December 2, 2013 - The New Yorker
Posted by Maria Konnikova
“6 TITANIC SURVIVORS WHO SHOULD HAVE DIED.” “THESE 9 NAZI ATROCITIES WILL MAKE YOU LOSE FAITH IN HUMANITY.” “5 INSANE PLANS FOR FEEDING WEST BERLIN YOU WON’T BELIEVE ARE REAL.”
These are just some of the lists that the comic strip “XKCD” recently joked would result from retrofitting the twentieth century’s most newsworthy events with modern, Internet-style headlines. Despite the growing derision of listicles exemplified by the comic, numbered lists—a venerable media format—have become one of the most ubiquitous ways to package content on the Web. Why do we find them so appealing?

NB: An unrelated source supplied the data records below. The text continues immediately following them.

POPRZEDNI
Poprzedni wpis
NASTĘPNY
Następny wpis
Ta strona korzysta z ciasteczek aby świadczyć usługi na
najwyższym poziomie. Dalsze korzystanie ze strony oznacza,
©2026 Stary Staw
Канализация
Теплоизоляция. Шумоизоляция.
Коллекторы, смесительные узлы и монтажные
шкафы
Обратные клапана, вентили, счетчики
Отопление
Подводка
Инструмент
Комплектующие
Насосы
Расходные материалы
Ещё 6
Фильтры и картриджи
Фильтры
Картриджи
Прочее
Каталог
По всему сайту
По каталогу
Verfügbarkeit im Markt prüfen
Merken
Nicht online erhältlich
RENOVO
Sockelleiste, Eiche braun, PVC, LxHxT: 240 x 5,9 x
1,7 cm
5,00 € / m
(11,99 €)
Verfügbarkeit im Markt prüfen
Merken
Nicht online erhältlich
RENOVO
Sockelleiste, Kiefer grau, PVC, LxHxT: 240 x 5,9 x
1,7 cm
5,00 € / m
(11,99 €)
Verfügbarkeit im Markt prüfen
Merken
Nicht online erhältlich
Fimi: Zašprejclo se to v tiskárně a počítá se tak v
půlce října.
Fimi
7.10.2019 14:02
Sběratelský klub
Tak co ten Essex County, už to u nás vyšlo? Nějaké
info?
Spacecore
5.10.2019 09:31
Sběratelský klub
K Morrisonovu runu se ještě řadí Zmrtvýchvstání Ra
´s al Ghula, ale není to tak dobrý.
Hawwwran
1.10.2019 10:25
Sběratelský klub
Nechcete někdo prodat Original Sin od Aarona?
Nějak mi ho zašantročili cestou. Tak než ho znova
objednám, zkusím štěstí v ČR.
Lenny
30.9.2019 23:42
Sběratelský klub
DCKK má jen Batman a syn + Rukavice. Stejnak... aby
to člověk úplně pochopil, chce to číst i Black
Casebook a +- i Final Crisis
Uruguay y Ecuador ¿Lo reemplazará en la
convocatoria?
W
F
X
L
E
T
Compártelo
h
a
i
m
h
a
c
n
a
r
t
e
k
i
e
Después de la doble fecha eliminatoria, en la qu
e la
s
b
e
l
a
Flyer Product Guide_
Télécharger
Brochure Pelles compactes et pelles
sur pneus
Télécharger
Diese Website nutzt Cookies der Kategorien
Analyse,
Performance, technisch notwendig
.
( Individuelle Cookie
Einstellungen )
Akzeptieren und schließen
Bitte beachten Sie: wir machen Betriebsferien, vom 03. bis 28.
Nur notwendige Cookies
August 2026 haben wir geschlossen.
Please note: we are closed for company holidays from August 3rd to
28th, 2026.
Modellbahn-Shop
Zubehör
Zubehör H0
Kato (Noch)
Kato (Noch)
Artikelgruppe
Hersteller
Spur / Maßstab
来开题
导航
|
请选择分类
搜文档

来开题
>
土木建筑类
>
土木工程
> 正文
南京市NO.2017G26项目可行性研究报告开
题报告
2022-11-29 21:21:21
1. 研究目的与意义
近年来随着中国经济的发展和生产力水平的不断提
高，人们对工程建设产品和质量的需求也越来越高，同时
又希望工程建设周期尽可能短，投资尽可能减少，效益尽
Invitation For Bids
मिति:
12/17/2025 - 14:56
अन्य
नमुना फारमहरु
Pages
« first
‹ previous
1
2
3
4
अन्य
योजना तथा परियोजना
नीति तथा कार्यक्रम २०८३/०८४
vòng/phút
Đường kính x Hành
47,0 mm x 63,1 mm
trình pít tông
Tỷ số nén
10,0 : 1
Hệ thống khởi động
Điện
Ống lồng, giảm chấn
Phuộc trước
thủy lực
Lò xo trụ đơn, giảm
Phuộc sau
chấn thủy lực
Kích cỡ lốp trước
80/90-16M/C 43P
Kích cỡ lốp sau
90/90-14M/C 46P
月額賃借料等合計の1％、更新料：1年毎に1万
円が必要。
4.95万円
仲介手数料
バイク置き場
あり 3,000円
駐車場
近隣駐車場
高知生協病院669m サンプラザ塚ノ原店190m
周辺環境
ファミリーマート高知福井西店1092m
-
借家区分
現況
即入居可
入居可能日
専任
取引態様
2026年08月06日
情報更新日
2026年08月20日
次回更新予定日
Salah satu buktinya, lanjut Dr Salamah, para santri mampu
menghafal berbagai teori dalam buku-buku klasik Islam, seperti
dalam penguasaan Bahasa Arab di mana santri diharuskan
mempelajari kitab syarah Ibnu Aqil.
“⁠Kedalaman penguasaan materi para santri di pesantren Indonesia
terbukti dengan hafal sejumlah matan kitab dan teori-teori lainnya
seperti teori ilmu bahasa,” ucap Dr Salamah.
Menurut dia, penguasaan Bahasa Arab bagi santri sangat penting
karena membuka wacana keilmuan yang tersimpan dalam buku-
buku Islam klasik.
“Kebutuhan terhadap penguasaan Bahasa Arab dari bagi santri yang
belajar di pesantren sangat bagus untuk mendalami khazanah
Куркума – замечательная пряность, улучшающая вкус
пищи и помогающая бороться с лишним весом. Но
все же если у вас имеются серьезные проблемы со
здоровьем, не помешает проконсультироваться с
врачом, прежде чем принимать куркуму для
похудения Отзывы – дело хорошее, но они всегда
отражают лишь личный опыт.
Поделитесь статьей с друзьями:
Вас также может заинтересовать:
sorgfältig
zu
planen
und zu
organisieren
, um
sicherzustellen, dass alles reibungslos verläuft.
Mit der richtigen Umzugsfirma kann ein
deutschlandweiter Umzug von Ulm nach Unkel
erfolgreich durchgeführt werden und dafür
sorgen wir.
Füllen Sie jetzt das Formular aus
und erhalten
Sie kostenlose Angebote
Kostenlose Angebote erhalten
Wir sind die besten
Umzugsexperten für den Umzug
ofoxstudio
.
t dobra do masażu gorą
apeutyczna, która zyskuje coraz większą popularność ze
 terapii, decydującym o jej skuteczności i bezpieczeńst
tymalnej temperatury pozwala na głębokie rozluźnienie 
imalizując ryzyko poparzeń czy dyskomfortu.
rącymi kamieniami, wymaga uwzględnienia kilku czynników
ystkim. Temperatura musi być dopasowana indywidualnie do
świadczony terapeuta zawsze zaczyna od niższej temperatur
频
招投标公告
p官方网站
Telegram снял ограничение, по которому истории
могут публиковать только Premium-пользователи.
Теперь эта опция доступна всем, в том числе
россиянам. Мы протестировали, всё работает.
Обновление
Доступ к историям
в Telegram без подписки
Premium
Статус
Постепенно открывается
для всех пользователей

The article-as-numbered-list has several features that make it inherently captivating: the headline catches our eye in a stream of content; it positions its subject within a preëxisting category and classification system, like “talented animals”; it spatially organizes the information; and it promises a story that’s finite, whose length has been quantified upfront. Together, these create an easy reading experience, in which the mental heavy lifting of conceptualization, categorization, and analysis is completed well in advance of actual consumption—a bit like sipping green juice instead of munching on a bundle of kale. And there’s little that our brains crave more than effortlessly acquired data.